In the midst of everything, Mariella had practically forgotten about the looming event. Strange that only a week earlier it had been the focus of her thoughts and now it was incidental. An irrelevancy that had become background noise.
“Darling, it’s normal to have cold feet.”
“This isn’t cold feet, Mom,” Elana whispered.
“So? What is it?” Too sharp. Mariella scolded herself inwardly. Berating Elana had never achieved more than rebellion. If she wasn’t careful, Elana would throw the entire wedding away and go to Ibiza. The next thing Mariella would know, Elana would be all over the news in a state of drunken undress. Her wedding had to go ahead. Marriage to someone like Thom was the only way to keep Elana out of trouble for any stretch of time.
“Do you honestly think it’s the time to be planning a wedding when Dad is lying in a hospital bed? We don’t know yet whether he’ll live or die, and I’m expected to go for gown fittings?”
Mariella narrowed her eyes. Elana was many things. A clever liar wasn’t one of them. Oh, of course she was worried about Harrison! But there was something else. Something lurking beneath Elana’s appearance of concern.
Another reason for wanting to put off the wedding.
And because Mariella had come to expect the worst of that day, her mind went to the most unpalatable reason she could imagine for Elana’s reluctance.
Was it possible that her daughter was still involved with that lecherous Jarrod Jones? Wanting Elana to settle down and calm her wild ways had been a huge part of why Mariella and Harrison had encouraged the engagement to Thom. Her ill-thought-out affair with the married film producer was another.
That business had high-profile scandal written all over it.
Besides which, Jarrod was hardly known for his discretion. Elana was too shortsighted to see the dangers that lurked in her involvement with that man.

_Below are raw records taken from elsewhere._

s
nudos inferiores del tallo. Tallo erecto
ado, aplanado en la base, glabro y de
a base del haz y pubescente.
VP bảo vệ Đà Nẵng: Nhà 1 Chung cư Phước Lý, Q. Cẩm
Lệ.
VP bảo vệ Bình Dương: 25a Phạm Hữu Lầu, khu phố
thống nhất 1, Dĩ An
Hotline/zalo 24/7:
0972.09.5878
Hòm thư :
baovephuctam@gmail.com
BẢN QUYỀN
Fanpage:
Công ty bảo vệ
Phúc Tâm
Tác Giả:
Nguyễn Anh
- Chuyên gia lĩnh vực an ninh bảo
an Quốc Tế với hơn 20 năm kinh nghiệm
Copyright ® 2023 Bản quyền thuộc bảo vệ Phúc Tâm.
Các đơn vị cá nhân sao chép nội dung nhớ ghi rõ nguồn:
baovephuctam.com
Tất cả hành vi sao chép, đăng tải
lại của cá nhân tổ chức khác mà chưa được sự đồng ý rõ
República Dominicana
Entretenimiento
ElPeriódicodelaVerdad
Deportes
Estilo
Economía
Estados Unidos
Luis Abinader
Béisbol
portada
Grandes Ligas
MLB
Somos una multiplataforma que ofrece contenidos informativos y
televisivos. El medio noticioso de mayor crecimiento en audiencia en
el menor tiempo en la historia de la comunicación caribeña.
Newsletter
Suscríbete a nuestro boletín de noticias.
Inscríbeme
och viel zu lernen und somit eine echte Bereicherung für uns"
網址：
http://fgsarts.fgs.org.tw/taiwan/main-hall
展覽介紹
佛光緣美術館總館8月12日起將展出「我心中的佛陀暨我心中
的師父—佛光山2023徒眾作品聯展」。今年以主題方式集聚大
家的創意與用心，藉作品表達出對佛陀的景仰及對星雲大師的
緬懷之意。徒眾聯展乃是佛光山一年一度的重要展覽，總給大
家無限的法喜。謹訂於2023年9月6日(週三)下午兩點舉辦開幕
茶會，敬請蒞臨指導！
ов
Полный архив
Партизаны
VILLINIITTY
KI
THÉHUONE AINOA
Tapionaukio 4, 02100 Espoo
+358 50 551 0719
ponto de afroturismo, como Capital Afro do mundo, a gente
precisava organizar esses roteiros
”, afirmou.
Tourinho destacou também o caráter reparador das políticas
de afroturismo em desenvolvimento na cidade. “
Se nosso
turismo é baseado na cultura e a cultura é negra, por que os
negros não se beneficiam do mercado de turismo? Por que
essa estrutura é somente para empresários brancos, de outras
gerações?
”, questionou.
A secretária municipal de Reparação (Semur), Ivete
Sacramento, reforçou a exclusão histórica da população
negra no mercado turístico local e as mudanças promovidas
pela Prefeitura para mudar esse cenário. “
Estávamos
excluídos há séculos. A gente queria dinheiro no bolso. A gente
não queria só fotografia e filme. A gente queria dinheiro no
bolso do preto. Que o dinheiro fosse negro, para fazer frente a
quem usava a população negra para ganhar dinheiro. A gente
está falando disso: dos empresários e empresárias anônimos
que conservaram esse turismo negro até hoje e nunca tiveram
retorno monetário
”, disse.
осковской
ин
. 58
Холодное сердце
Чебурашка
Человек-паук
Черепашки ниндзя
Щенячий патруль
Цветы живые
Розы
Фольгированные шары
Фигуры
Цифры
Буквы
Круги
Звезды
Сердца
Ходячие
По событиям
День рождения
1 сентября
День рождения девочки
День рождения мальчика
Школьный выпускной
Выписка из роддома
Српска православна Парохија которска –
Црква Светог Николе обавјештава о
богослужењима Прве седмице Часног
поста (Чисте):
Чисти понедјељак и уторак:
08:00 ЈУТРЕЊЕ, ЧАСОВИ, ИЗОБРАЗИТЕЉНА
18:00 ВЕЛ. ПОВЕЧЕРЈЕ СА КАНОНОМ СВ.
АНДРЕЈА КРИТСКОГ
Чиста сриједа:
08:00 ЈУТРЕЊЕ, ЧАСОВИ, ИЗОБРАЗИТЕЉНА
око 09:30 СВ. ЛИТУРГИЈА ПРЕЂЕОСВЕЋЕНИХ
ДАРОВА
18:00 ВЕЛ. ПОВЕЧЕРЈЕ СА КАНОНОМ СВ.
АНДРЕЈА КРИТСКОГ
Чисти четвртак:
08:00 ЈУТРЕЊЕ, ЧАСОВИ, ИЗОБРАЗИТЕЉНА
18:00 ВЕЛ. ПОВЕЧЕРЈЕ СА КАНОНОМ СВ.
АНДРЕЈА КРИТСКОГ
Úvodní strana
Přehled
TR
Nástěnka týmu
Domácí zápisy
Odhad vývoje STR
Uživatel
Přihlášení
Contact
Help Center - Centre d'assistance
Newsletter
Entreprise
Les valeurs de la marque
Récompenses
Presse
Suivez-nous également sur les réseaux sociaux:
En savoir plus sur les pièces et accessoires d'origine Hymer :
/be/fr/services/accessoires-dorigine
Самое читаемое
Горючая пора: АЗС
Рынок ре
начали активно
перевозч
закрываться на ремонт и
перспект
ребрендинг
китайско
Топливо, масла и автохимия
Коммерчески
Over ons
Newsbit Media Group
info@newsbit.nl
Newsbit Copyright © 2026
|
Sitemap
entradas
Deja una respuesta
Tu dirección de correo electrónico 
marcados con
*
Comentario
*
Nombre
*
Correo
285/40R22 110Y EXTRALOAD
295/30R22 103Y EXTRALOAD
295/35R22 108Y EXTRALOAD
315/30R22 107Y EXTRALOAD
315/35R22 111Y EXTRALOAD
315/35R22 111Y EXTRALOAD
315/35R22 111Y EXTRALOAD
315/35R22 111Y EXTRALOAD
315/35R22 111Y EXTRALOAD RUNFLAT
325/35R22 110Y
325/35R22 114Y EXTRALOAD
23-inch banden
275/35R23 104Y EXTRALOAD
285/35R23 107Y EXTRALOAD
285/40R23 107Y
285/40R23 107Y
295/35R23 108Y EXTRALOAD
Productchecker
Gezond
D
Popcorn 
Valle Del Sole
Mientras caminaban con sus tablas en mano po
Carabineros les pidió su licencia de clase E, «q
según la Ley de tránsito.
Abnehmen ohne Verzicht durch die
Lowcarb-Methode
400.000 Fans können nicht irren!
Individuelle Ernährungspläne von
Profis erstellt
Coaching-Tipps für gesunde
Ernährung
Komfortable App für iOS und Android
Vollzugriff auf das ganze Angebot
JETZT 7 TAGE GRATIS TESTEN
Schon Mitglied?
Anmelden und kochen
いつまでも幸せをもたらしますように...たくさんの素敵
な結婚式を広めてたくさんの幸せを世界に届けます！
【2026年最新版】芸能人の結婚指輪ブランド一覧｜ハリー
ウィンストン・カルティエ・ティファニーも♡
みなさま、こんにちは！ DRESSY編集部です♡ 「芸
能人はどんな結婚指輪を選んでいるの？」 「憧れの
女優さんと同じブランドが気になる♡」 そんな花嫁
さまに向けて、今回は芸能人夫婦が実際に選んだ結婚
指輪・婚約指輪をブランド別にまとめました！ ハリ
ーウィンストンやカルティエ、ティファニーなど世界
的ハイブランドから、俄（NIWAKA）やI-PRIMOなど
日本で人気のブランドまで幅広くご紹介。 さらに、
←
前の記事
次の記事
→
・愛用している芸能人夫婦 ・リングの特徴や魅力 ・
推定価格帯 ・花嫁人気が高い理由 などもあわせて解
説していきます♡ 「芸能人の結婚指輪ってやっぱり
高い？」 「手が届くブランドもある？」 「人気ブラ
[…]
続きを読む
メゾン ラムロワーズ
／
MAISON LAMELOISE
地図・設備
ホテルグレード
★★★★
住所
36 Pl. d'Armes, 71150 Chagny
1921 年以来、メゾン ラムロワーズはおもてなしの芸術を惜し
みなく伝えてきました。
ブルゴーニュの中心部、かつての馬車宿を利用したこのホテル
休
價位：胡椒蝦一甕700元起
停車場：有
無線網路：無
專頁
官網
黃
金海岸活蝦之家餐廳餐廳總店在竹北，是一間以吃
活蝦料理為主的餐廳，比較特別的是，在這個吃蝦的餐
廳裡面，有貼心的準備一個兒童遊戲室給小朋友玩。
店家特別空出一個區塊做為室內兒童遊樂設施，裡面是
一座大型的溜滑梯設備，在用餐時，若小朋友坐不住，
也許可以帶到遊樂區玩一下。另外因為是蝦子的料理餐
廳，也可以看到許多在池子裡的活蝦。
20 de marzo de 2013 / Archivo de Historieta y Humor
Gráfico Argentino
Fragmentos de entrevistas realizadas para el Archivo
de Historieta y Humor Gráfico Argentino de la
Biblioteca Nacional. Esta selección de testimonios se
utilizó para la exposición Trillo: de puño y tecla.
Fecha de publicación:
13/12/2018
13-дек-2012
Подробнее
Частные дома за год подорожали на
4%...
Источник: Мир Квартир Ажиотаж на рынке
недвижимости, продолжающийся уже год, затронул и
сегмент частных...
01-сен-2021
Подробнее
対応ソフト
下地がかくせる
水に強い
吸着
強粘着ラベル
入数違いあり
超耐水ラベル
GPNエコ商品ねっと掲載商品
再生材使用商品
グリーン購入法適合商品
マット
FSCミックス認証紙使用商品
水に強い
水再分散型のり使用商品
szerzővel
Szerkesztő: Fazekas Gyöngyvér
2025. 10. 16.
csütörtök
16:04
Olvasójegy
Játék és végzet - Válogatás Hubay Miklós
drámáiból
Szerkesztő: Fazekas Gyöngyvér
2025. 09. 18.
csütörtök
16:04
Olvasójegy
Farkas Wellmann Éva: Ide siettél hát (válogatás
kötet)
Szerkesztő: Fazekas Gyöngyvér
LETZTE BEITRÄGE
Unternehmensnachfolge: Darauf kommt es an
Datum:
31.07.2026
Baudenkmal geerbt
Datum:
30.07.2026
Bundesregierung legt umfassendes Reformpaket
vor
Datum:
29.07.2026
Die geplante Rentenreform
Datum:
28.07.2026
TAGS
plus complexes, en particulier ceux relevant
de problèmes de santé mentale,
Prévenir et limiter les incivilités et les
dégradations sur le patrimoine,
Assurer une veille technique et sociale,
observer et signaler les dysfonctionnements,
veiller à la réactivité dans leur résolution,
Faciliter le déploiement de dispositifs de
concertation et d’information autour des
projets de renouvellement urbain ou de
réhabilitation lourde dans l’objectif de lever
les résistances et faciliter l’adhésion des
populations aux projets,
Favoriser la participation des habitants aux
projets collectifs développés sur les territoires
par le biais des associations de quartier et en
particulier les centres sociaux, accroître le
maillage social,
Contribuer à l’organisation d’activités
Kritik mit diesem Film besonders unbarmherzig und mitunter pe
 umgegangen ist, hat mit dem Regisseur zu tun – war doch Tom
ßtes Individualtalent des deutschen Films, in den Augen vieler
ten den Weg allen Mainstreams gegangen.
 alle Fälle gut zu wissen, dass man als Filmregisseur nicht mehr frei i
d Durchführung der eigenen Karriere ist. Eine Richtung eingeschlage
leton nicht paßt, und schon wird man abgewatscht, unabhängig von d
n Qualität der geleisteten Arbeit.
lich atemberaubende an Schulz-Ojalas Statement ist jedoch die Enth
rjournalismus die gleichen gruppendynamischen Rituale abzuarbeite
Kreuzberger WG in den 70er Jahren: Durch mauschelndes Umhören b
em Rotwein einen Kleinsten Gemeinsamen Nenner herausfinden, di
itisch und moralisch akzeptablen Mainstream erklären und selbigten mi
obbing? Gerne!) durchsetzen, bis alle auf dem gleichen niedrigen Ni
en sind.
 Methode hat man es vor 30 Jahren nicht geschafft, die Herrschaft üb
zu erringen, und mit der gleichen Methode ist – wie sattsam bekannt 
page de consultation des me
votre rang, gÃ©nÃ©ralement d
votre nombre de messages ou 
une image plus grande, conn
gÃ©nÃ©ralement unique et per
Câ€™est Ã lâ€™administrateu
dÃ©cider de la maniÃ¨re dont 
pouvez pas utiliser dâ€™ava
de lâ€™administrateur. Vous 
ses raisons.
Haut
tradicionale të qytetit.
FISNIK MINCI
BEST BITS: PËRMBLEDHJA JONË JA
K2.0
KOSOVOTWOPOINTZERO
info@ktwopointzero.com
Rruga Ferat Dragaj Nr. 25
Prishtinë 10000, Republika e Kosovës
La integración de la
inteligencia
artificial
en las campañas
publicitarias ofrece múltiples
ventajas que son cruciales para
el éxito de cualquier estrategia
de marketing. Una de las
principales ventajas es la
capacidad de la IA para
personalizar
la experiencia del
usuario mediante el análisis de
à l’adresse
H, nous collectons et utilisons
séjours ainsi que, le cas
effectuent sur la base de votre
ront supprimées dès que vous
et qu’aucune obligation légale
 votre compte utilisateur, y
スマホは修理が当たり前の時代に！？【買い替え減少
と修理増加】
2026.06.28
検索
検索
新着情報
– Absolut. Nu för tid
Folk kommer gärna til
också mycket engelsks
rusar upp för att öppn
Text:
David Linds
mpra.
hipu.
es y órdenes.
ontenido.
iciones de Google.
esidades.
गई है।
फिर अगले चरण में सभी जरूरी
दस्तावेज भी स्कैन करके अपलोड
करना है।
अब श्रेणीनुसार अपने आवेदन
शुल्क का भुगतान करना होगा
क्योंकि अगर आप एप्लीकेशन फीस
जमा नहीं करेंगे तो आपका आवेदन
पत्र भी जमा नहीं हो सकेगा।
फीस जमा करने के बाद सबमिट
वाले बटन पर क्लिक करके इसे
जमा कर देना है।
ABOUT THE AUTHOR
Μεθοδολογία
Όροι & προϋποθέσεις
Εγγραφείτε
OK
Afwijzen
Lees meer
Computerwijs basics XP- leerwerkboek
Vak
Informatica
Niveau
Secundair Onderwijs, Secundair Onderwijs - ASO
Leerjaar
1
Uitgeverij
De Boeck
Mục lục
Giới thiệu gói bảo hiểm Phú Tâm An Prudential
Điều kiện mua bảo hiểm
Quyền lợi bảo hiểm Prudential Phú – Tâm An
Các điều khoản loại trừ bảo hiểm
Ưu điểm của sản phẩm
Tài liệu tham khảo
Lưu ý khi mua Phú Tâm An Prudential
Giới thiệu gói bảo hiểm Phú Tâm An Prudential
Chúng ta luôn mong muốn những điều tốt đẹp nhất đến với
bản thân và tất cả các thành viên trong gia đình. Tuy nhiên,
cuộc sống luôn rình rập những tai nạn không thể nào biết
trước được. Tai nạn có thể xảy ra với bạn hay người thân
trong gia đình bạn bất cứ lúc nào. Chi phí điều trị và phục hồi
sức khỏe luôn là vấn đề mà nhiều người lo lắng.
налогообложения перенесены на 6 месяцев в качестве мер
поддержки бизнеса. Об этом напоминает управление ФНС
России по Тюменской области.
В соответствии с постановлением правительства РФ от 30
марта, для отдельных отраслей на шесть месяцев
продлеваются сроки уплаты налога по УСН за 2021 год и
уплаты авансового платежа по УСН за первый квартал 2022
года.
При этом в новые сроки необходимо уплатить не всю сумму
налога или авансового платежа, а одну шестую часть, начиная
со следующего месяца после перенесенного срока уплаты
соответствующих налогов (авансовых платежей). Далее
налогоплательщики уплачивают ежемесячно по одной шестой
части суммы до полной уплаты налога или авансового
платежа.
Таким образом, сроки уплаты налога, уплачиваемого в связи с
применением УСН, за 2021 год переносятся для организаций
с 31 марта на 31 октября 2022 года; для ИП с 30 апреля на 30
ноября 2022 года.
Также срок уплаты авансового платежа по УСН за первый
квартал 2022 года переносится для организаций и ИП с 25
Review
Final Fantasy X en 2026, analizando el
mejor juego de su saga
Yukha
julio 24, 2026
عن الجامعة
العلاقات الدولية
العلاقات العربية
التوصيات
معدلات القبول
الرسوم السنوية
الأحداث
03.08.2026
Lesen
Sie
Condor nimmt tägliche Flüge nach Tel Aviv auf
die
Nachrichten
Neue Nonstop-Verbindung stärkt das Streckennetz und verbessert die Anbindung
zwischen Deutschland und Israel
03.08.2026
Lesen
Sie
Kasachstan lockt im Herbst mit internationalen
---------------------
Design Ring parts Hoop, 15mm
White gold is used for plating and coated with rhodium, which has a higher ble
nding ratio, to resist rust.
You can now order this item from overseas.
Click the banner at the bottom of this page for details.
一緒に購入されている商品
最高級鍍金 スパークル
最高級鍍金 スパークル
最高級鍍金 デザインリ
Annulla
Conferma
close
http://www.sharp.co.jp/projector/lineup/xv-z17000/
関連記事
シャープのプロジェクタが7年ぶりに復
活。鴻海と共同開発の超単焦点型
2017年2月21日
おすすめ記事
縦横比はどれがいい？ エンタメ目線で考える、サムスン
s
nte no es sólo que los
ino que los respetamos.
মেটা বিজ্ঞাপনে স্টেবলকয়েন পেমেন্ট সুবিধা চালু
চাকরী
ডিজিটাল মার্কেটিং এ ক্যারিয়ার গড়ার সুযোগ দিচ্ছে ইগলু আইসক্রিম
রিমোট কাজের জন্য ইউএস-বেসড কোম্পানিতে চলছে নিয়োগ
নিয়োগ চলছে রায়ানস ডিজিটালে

No, she needed to be married. And Thom was the perfect husband. Staid, sensible, kind, and his family was an excellent match. He might not be the man Elana would have chosen, but that was definitely for the best. The thought of waking up one day with a man like Jarrod Jones as her son-in-law chilled Mariella to the core.
“The wedding is planned. Everyone will expect it to go ahead.”
“People would understand,” Elana objected, shaking her head so that her hair flicked around her face. “My dad is in a coma. I can’t get married without him! Who would walk me down the aisle? I can’t imagine it. I can’t.”
“Elana.” Mariella snapped her daughter’s name and then softened it with a smile. “Your father would want you to get married.”
Elana startled, becoming perfectly still. “Even without him there?”
“Absolutely,” Mariella said, nodding. She would not have the wedding added to the scrap pile of disasters she was currently navigating. “Do you know something?” She leaned closer to Elana, lifting a hand and cupping her daughter’s cheek.